Ortak liste, daha fazla milletvekili çıkaracaktır

Yeni seçim sistemi biraz kafa karıştırıyor, d’hondt sisteminin püf noktaları nelerdir?

Püf nokta şu: Eskiden bir seçim bölgesinde oylar veriliyordu, o seçim bölgesine ait vekillikler önce toplam oya göre dağıtılıyordu, sonra ittifakı oluşturan partilere dağıtılıyordu. Şimdi ittifakların toplam oy oranı dikkate alınmıyor. Doğrudan partilerin aldıkları oy nispetinde d’hondt sistemi kullanılarak milletvekillikleri alınıyor. Dolayısıyla barajı geçse bile tek başına milletvekili çıkartamayacak partiler, eskiden ittifakın toplam oylarına yaptıkları katkı sayesinde ittifakın hissesini arttırabiliyorlardı, artık yapamıyorlar. İşte ortak liste çalışmaları bu yüzden daha da önem kazanıyor.

Millet İttifakı içinde daha muhafazakâr kanatta yer alan Saadet Partisi, DEVA ve Gelecek Partisi için ittifak içinde ittifak seçenekleri de konuşuluyor. Sizce bu doğru bir yol mudur?

Bir kere ittifak içerisinde ittifak tanımı doğru değil, ittifak içerisinde liste ortaklaşması tanımı doğru. Evet; DEVA, Gelecek, Saadet belirli İYİ Parti de olabilir; bu dört partinin ortaklaşması gerçekten de daha fazla milletvekili sonucunu ortaya çıkartabilir.

Elinizdeki verilere göre özellikle AK Parti’nin Doğu Güneydoğu’da kaybettiği söylenen oyların bu sözünü ettiğimiz üç partiye gitme eğilimi nedir?

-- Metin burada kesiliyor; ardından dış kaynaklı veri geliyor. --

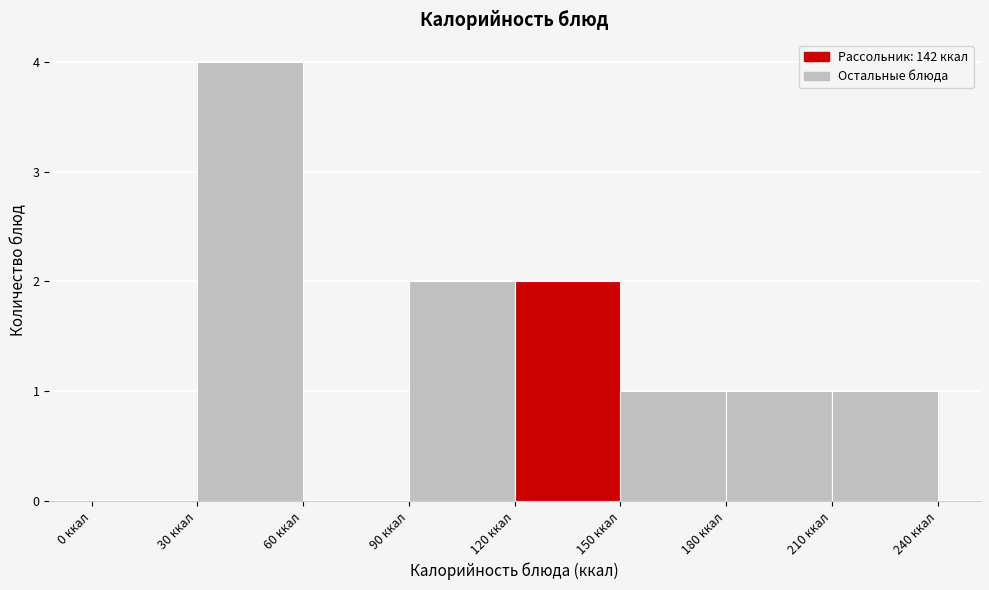

Reading left to right, list every bar in this chart as the range it spans on the x-axis followed by its height. The values are not printed on the chart, so give them approximately, as read against the axis.

0 to 30: 0
30 to 60: 4
60 to 90: 0
90 to 120: 2
120 to 150: 2
150 to 180: 1
180 to 210: 1
210 to 240: 1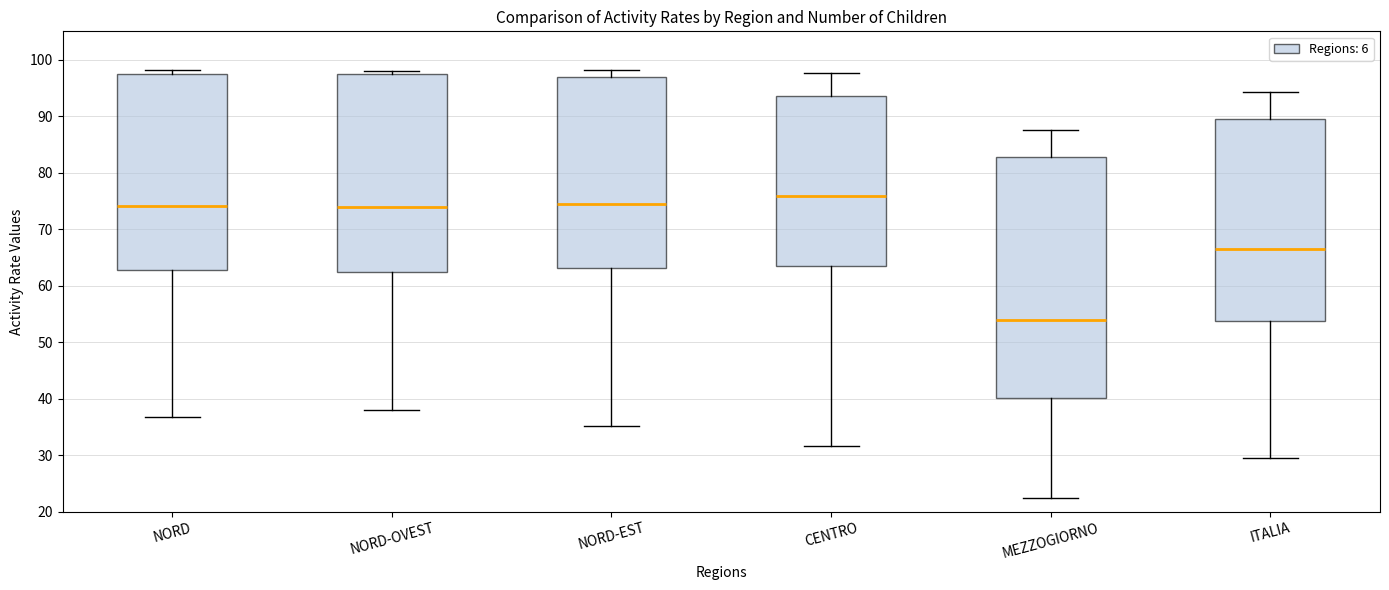

Comparing the boxes themselves (not the whiskers), which one is the tallest?

MEZZOGIORNO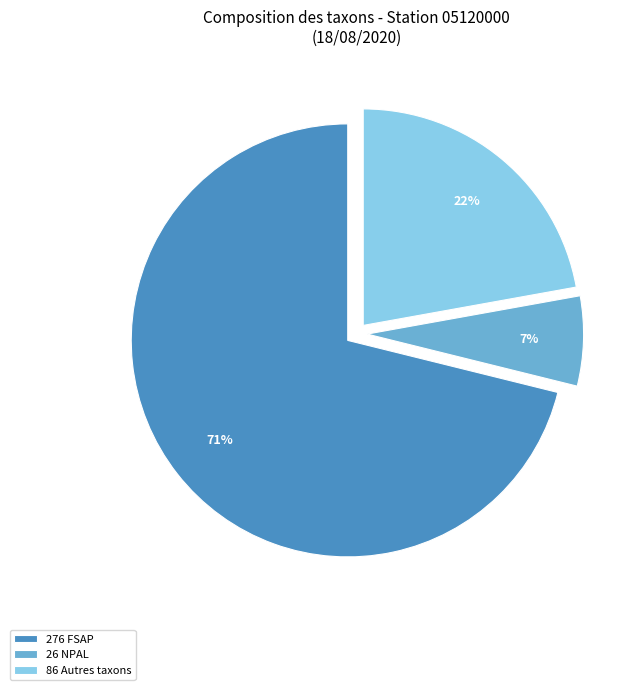

How many segments does this pie chart have?

3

Millet İttifakı içerisinde Güneydoğu Anadolu ve Doğu Anadolu en kuvvetli parti şu anda Cumhuriyet Halk Partisi. Kemal Kılıçdaroğlu 2015 Haziran seçimlerinden bu yana bir tutarlı bir politika takip ediyor. Belki dokunulmazlıkların kaldırılması oylaması bu politikanın dışında tutulabilir. Bu yolun dışında ama o günden bugüne kadar da yapılanlar ortada. Doğu Masası marifetiyle Cumhuriyet Halk Partisi’nin bölgede çok yoğun bir çalışma yaptığını da görüyorum. Kaldı ki Cumhuriyet Halk Partisi tarihsel olarak bölgeye uzak bir parti değil. Kürt siyasi hareketinin abileri, en önde gelen akil adamları diye sayabileceğimiz isimlere baktığımızda 70’li yıllarda Cumhuriyet Halk Partisi’nden yer aldıklarını unutmamak lazım.”

HÜDA-PAR ve Yeniden Refah Partisi’nin, Cumhur İttifakı’na katılmasının etkileri neler olabilir?

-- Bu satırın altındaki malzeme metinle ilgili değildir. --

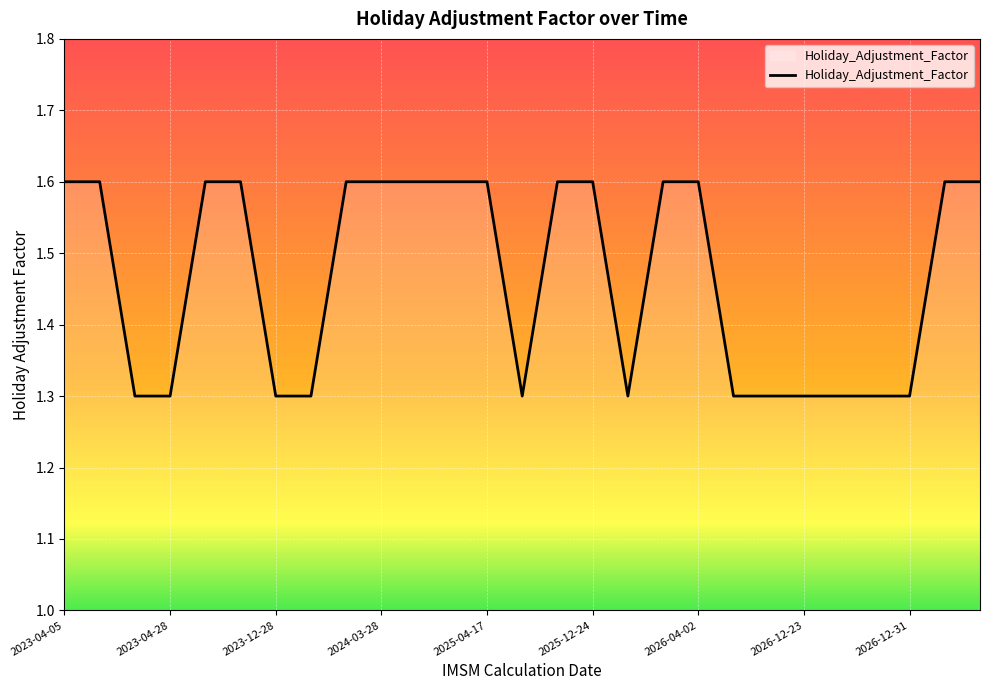

What is the difference between the maximum and minimum values?

0.3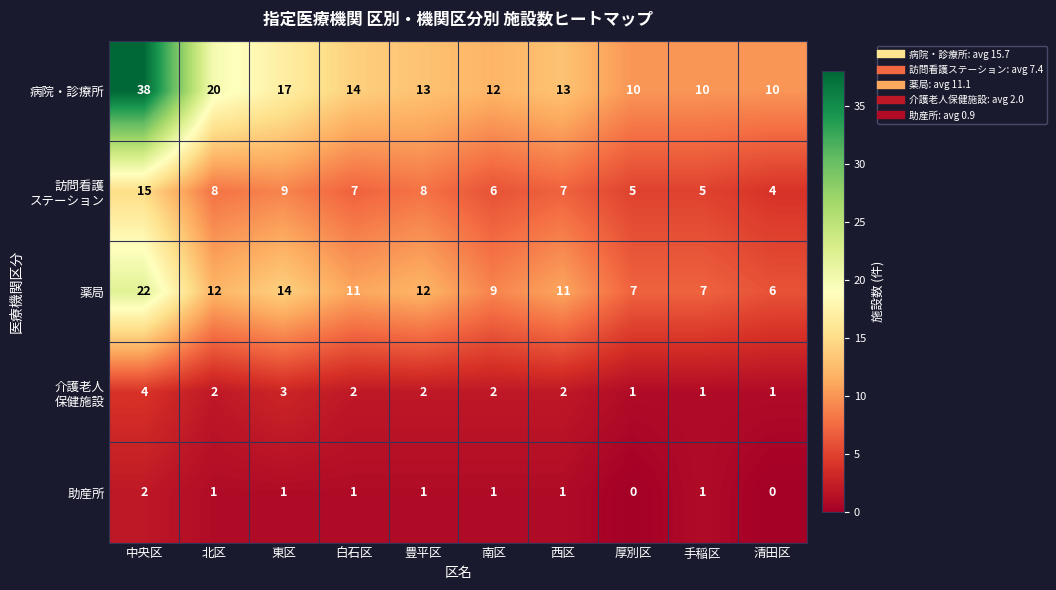

Where is 薬局 nearest to the value 14?

東区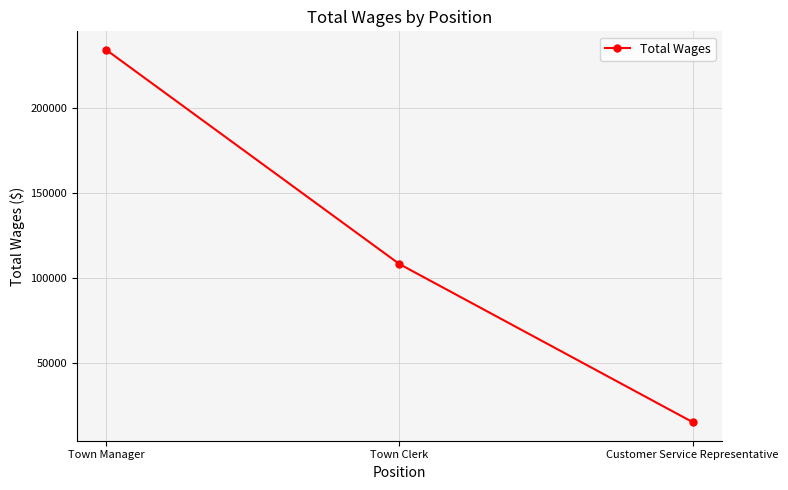

What value does the data have at Town Clerk, to the nearest 50?

108450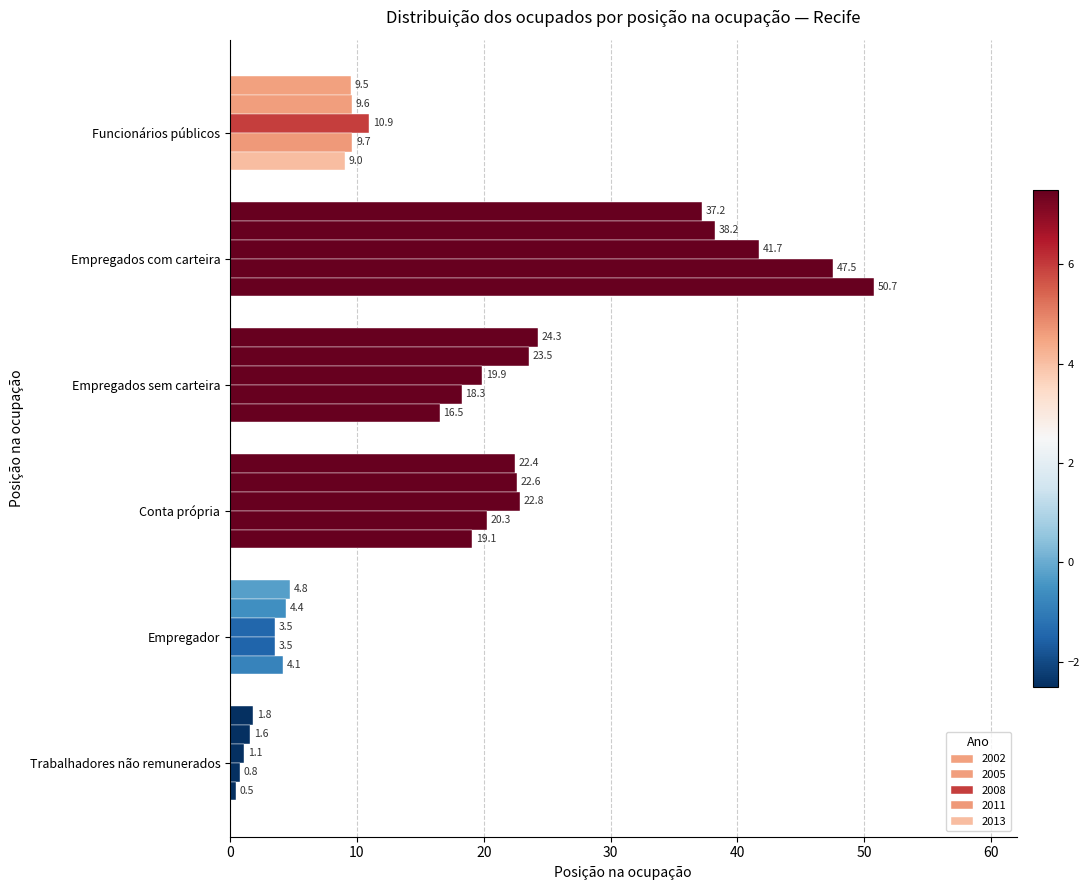

How many data points in 2005 are less than 22?

3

Tam ölçememekle beraber şöyle bir değerlendirmem var. Bu seçimi kazanmak için oyların en az yüzde 50’si gerektiği için ortada bulunan seçmene hitap edebiliyor, ürkütmemeniz lazım. Yeniden Refah ve HÜDAPAR‘ın kimlik aidiyet üzerinden hitap ettiği bir kitle olduğu doğru ancak büyüklükleri tartışılır. Fakat politika tercihleri bakımından da ortada bulunan seçmeni ürkütme potansiyelleri olduğunu düşünüyorum. Bu ikisinin netine bakmak lazım. Henüz araştırmalarımızda onu tespit edebilmiş değiliz.

İkinci tur, İnce’nin oylarına bağlı

Doğu Perinçek, Muharrem İnce için ‘tavşan aday’ tabirini kullandı. Hem buna yorumunuz hem de gençliğin İnce’yi tercih ettiğine dair görüşlere dair düşünceniz nedir?

Bir siyasi parti liderinin diğerine böyle yakışıksız bir benzetme yapabilmesi için yüzde 0.2’den fazla oy alması lazım.

Muharrem İnce toplumda destek gören bir siyasetçi, ki cumhurbaşkanlığı seçiminin ikinci tura kalıp kalmayacağı da Sayın İnce’ye olan desteğin ne yönde evrileceğiyle alakalı. Hem Memleket Partisi‘ne hem Muharrem İnce’ye desteğin özellikle ilk defa oy kullanacak kitle ile biraz daha üst yaş grubu genç seçmenden geldiği doğru. Sayın İnce de kampanyasını bu yönde bu kitleye hitap ederek sağlamlaştırmaya çalışıyor. Gençlik, anti siyaset yani mevcut siyasi aktörlere ve kurumlara güvenmiyor. Dolayısıyla popülist liderler için çok verimli bir seçmen grubu. Bunu olumsuz bir şey olarak söylemiyorum, bu bir tespit ve araştırmalarınızdan çıkıyor.

Elinizdeki son veriler Kılıçdaroğlu-Erdoğan yarışı hakkında ne diyor?

“Elimizdeki veriler Sayın Kılıçdaroğlu’nun yarışa önde girdiğini gösteriyor. Bu da son yirmi yılda ilk defa görülen bir dinamik. Çünkü biz şuna alışığız. Recep Tayyip Erdoğan‘ın önde başlayıp oylarını muhafaza ettiği muhalefetin geride başlayıp oyu arttırmaya çalıştığı bir 20 yıl geçirdik. Şimdi tam tersi bir dinamikle başlıyoruz. Muhalefet önde oyları muhafaza etmeye çalışıyor, Erdoğan geride yeni oy almaya çalışıyor.”